DEA report states that Minutemen reduced drug trafficking
The Minuteman Project formed for one purpose: to protect the border, and it has, according to an internal Drug Enforcement Agency report.
The report credits the border watch group with helping to cut down on drug trafficking.
This intelligence report obtained by News 4 says that the Minuteman Project had an impact on drug trafficking in Cochise County in 2005.
DEA officials say bulk loads of marijuana crossing the border dropped siginificantly.
Anthony Coulson, with DEA says, "When you have eyes on the border -- I think any law enforcment will admit this -- you have a great deterrent effect of keeping things away."
The report says that, during April and May 2005, several high-profile operations targeting illegal immigrant smugglng operations may have impacted drug smuggling operations and the usual flow of illegal drugs corss the Arizona and Mexico border.
A graph shows a 20% decrease between 2004 and 2005.
But the Minuteman Project isn't the only reason there was a reduction.
Mexican President Vicente Fox also sent in a significant amount of resources to the area.
Special Agent Coulson says, "Drug organizations didn't want to risk coming up through that area. Things just sat."

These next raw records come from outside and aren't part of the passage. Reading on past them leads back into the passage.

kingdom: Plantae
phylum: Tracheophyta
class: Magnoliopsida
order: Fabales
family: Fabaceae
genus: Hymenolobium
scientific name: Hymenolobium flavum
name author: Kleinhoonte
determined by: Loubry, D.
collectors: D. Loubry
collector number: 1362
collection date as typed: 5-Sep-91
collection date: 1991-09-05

Loads of marijuana were warehoused in communities along the Mexican side of the border.
"They just kind of hunkered down, waiting til the Minuteman Project was over and there was a stand-down of the Mexican law enforcement and military presence on the nothern part of their border."
There was also an increased presence of Border Patrol agents during that time, so all that adds up to keeping drugs from coming across.
Minuteman spokesman Al Garza says that's been a mission from the beginning.
"The initial plan was to go after the drug cartels," Garza said. "It's not just about illegal immigration, we are obviously looking into the sealing of the border and we did address the issue of drugs."
He's appreciative that a government organziation would acknowledge the effectiveness of the Minuteman Project.
"We've stood tall, we've meant what we said. We weren't there because we were racists. Just look at the color of my skin. This is not what we're about. Our theme is border security. Been that way all along," Garza explained.
Next year's annual DEA report may give us an idea of what impact the National Guard may have on drug and human smuggling.